Datanode Opensearch unasssigned shards

Before you post: Your responses to these questions will help the community help you. Please complete this template if you’re asking a support question.
Don’t forget to select tags to help index your topic!

1. Describe your incident:

I am running a rather large Graylog 6.3.3 cluster with 12 data nodes and 12 server nodes.

Over the weekend, several of the data nodes disks filled to 100% and stopped working.

I have added more space for these nodes and Graylog is back up and running.

But, the OpenSearch cluster datanode-cluster is showing red and displaying that there are 1152 unassigned shards.

“OpenSearch cluster datanode-cluster is red. Shards: 3095 active, 0 initializing, 0 relocating, 1152 unassigned”

Since the data-nodes are configured to use certificates for node communications, how to I execute the curl commands to the OpenSearch data-nodes to delete the unassigned shards?

For example, the curl command below to view the unassigned shards returns “curl: (52) Empty reply from server”

curl -XGET “http://localhost:9200/_cat/shards?h=index,shard,prirep,state,unassigned.reason

If I need to use the Graylog API to remove the unassigned shards, which one do I use, and what is the syntax?

2. Describe your environment:

  • OS Information: Rocky Linux 9.6

  • Package Version:Graylog 6.3.3+700dd8f

  • Service logs, configurations, and environment variables:Logs are large, which log segments would be helpful?

3. What steps have you already taken to try and solve the problem?

I have attempted several different ways to delete these shards. What worked in Elasticsearch in prior Graylog major versions does not work with the OpenSearch data-nodes.

4. How can the community help?

I need help with the commands/API that will delete these unassigned shards.

Helpful Posting Tips: Tips for Posting Questions that Get Answers [Hold down CTRL and link on link to open tips documents in a separate tab]

Hi @r3p3r ,

The easiest approach to communicate directly with the opensearch in datanode are client certificates. Please follow the documentation here: Manage Certificates with Data Node

Thank you Thomas, that helped!

I able to see which indexes are causing the bulk of issues.

The main one is the default graylog index (429 indexes with red status).
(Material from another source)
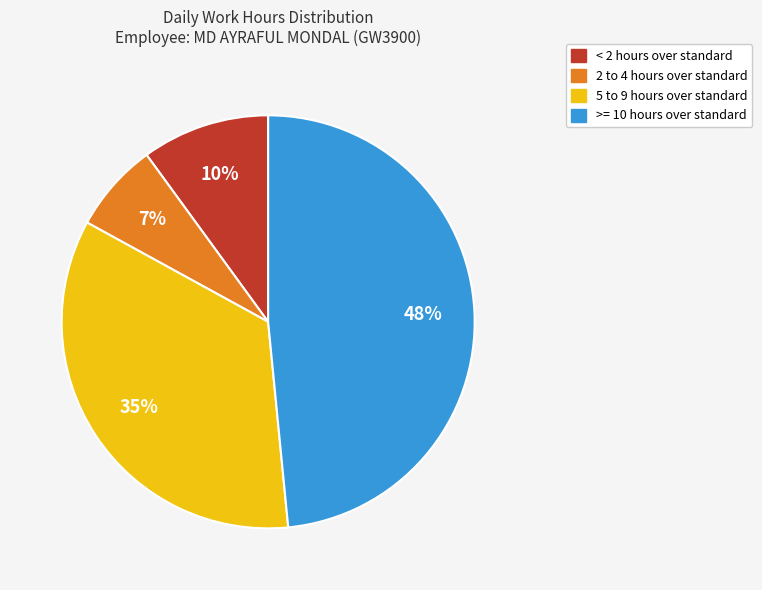

To the nearest percent, what is the average slice percentage?

25%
Since this is the primary index attached to the Default stream, it is not letting me move the index to another so I can delete the existing graylog stream and recreate it.
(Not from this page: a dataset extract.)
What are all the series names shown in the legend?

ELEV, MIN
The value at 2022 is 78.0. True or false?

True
Below is a snipped from the “_cat/indices?v" filtered for the graylog index.

red open graylog_605 UOqB9nQnSpmW6p12HNaqFg 4 0
red open graylog_600 5GQj1SBwTVKCxnS_fOSZQA 4 0
red open graylog_707 RZn4E6PoTDKtapWrcBxW9g 3 1
red open graylog_708 m-wVuPdvTIagVG0MTahQog 3 1
red open graylog_703 SaZ01DEQT0q8C_jihuor5Q 3 0
red open graylog_704 A_kNgbn5TVCZDrCOVgmgdw 3 0
red open graylog_701 aSnA7B4qRw6VoqIGoQFooQ 3 0
red open graylog_702 SaS3iXWDQNuiKQw9qGUcSQ 3 0
red open graylog_700 pqJH5RgqS6avGMUBXJf4og 3 0
red open graylog_401 i56-t-HwQ76P3qjuechx-g 1 0
red open graylog_522 Ibw-eNflRmeUMnmR-gSEJg 3 0
red open graylog_761 UZOonh04TcOy8yuVv64_ag 1 0
red open graylog_640 hmDWpuLZThSSanK4_OfxEw 2 0
red open graylog_520 cYnbJDD2S2-VRz5lgp_Ehw 3 0
red open graylog_760 vdLfsMQsScGL-EoNd9fZkQ 1 0
red open graylog_408 av5Sa9RQQCqwbyriaoXAcg 1 0
red open graylog_529 NIOcvYIESlGZwB7ILrq4bQ 3 0
red open graylog_409 KAR_6SHUS8Gidgh_0w01Pg 1 0
red open graylog_527 2Uful5tuQvK52QUG1UI7gg 3 0
red open graylog_648 goKcFCUqSxGAaZ6Z5FkcVA 2 0
red open graylog_406 LzfmzNGTSZGrJrhGR05ZUw 1 0

The indexes I did not mind losing the stored data, I created a new index and moved the corresponding inputs/streams to the newly created one and deleted the offending index.

The others are gl-system-events, .ds-gl-datanode-metrics, and a few others.

Any suggestions?